While examining the management challenges of the different units of the hospital, it quickly became apparent that three issues—responsiveness, patient safety, and organizational learning—are ubiquitous. Responsiveness is a common problem because delays negatively affect both patient satisfaction and clinical consequences. Whether the challenge is to reduce delays in the ED, the ORs, on nursing units, or in the lab, the underlying principles driving delays are the same. Similarly, ensuring and protecting patient safety and promoting organizational learning are issues that arise in many contexts and are amenable to some general principles regardless of context. So, for each of these generic management challenges, we have constructed the first three levels of the brainstorming process and have summarized them in three generic tables in Appendix A. When addressing one of these three generic challenges, a reader can start with a pre-populated generic table and then continue to break down the third-level list of options into specific action items.
1.7.2. Policies Progress but Principles Persist
The management principles presented in this book will continue to apply regardless of how the health care policy regime eventually evolves or what internal hospital structures dominate in the future.
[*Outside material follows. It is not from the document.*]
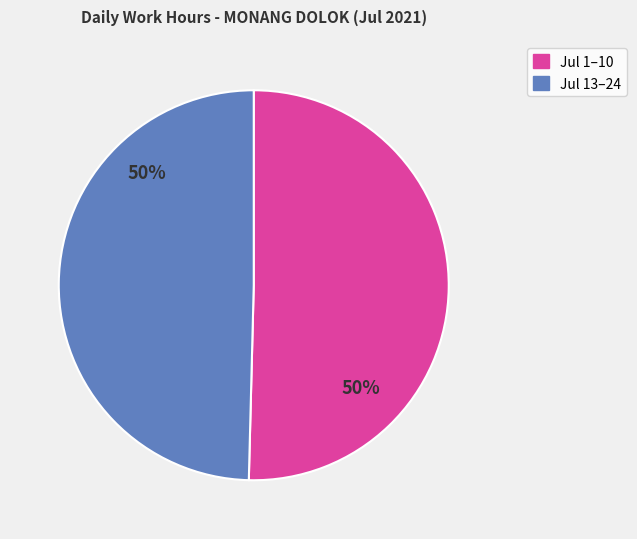

To the nearest percent, what is the average slice percentage?

50%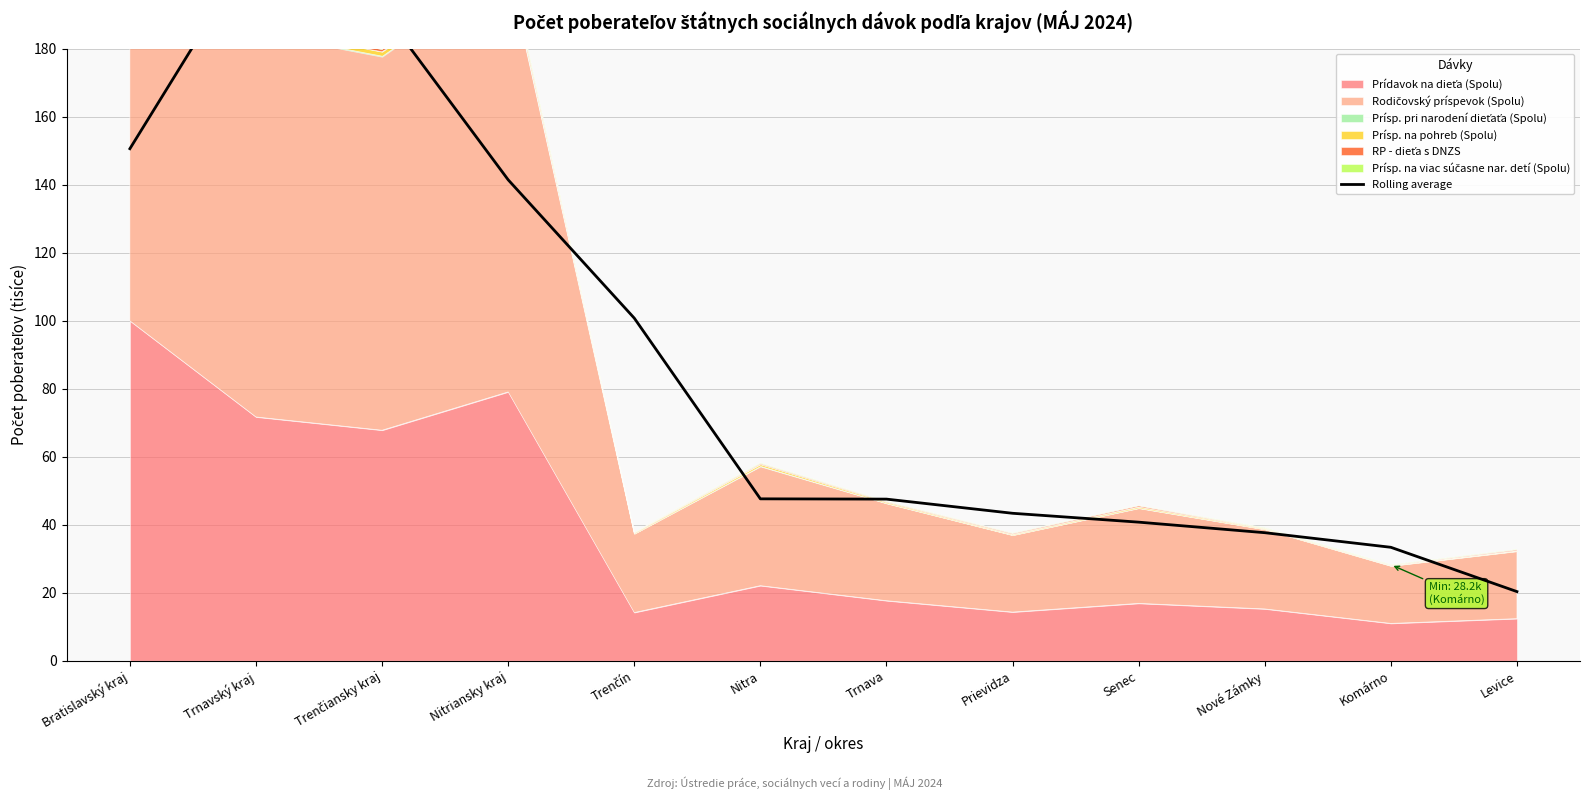

What position from the left is Trnava?

7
Although our division into the four subunits (ED, OR, nursing units, and diagnostics) is common in modern hospitals, one criticism of this structure is that it accepts as given the one thing that most impedes seamless patient care: a lack of cohesive integration between these subunits. Patients (and their information) often must pass through all of them during their acute-care experience (see Exhibit 1.7), and lack of coordination among them leads to poorer clinical, patient satisfaction, operational, and financial outcomes. While we focus on individual sections of the hospital, because each has its own culture of practice, the need for coordination between sections cannot be ignored.
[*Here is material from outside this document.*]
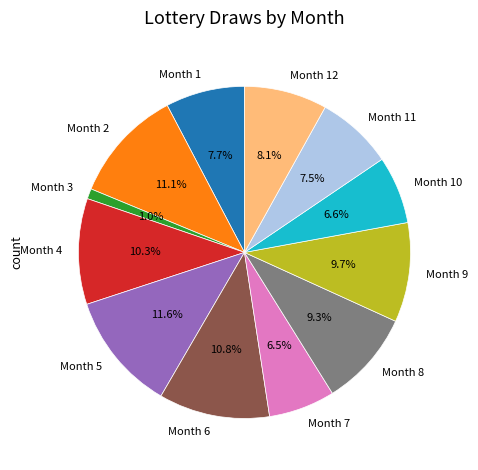

Which slice is the smallest?

Month 3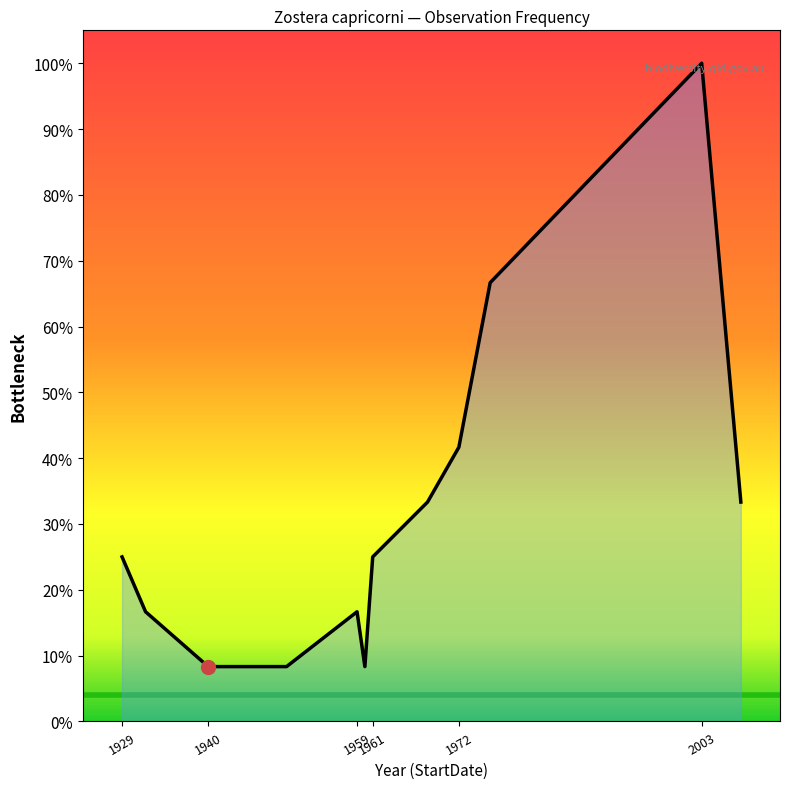

What is the average value?

31.9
Exhibit 1.7. Hospital flows.
We pay attention to this need in some of our managerial challenges. For example, sizing inpatient units must take into account the need for post-surgery beds for patients coming out of the ORs (see Section 3.4.1). In other cases, the unit-specific managerial challenge that we cover can extend to interunit issues. For example, managing shift-to-shift patient handoffs on a nursing unit has the same character as managing ED to bed floor admissions handoffs (see Section 3.4.3).
However, we delay until Chapter 6 a more thorough discussion of alternatives to current practice in the internal organization of hospitals. There, we contrast the evolution of hospitals as service organizations to known evolutionary trajectories in other industries. We note that hospitals have been sheltered from the natural economic and competitive pressures that force firms in most industries to transit from “job shops” with poorly connected islands of expertise to “flow shops” of seamless processes as time and technology advances. The life-saving mission of hospitals does not exempt them from these pressures, but it does make addressing them significantly more complicated. In the end, however, the same erosion of economic surpluses that is threatening values-based conduct will challenge the current organization of health care services.
However, there is nothing in the future of health care that changes the basic principles of management. By focusing on these principles in the context of current practice, we equip readers to think strategically about their future and leverage fundamental management insights to get there. In the midst of an acknowledged health care crisis featuring high expenditures, mediocre outcomes, and confusion at the policy level, there are things we can and should do at the level of the most important transaction of all—that between patient and caregiver. It is to these we turn in the remainder of the book.